== INFORMATION ==
:::

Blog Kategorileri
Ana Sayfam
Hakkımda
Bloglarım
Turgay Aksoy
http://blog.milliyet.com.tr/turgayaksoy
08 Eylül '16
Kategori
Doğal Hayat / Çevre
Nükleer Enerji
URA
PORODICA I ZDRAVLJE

:::

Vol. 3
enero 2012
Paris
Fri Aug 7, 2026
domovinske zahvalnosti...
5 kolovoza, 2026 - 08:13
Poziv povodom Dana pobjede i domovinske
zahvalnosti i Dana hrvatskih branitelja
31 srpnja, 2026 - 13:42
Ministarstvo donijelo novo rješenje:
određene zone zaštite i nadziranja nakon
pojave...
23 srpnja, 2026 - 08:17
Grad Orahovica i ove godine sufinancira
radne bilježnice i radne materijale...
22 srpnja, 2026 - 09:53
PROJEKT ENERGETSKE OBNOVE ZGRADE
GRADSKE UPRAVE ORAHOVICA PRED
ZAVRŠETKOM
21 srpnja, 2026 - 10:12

:::

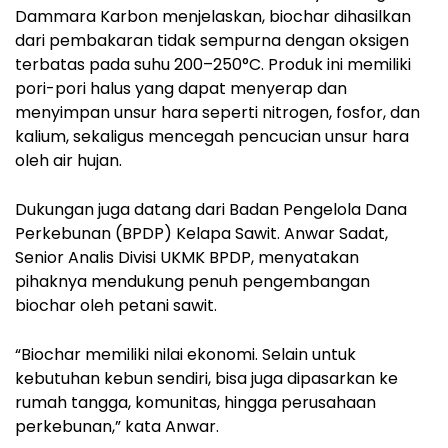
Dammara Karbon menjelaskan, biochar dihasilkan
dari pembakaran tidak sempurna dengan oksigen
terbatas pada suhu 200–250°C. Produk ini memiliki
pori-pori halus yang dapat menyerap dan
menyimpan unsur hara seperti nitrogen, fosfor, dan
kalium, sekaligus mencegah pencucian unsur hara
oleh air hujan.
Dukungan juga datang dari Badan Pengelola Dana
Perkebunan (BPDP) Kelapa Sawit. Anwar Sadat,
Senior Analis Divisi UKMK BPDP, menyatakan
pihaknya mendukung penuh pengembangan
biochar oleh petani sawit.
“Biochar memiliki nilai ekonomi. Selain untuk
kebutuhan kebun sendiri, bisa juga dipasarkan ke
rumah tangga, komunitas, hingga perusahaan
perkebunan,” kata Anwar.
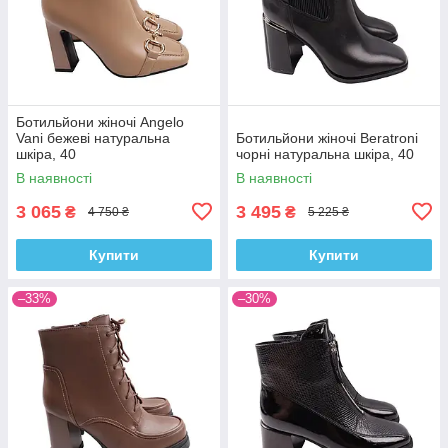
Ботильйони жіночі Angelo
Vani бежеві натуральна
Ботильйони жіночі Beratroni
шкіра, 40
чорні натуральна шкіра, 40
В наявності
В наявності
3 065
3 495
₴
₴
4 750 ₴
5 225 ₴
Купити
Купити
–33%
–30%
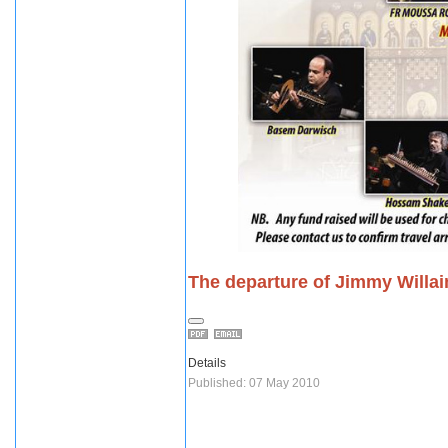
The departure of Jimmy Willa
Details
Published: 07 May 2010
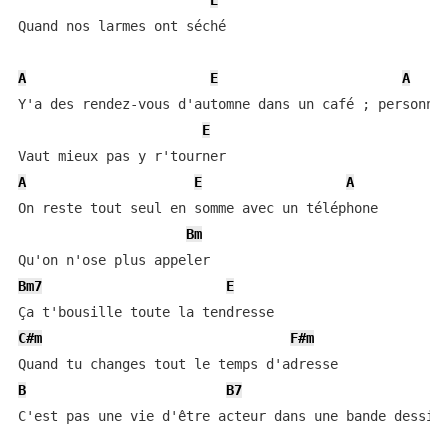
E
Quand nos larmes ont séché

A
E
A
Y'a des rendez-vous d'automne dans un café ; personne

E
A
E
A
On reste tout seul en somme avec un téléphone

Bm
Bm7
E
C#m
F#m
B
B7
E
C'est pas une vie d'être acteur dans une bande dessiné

:::

In the listing above, find the line containing "određene zone zaštite i nadziranja nakon" and the line containing "21 srpnja, 2026 - 10:12", then repeat those two lines and everything between them exactly.

određene zone zaštite i nadziranja nakon
pojave...
23 srpnja, 2026 - 08:17
Grad Orahovica i ove godine sufinancira
radne bilježnice i radne materijale...
22 srpnja, 2026 - 09:53
PROJEKT ENERGETSKE OBNOVE ZGRADE
GRADSKE UPRAVE ORAHOVICA PRED
ZAVRŠETKOM
21 srpnja, 2026 - 10:12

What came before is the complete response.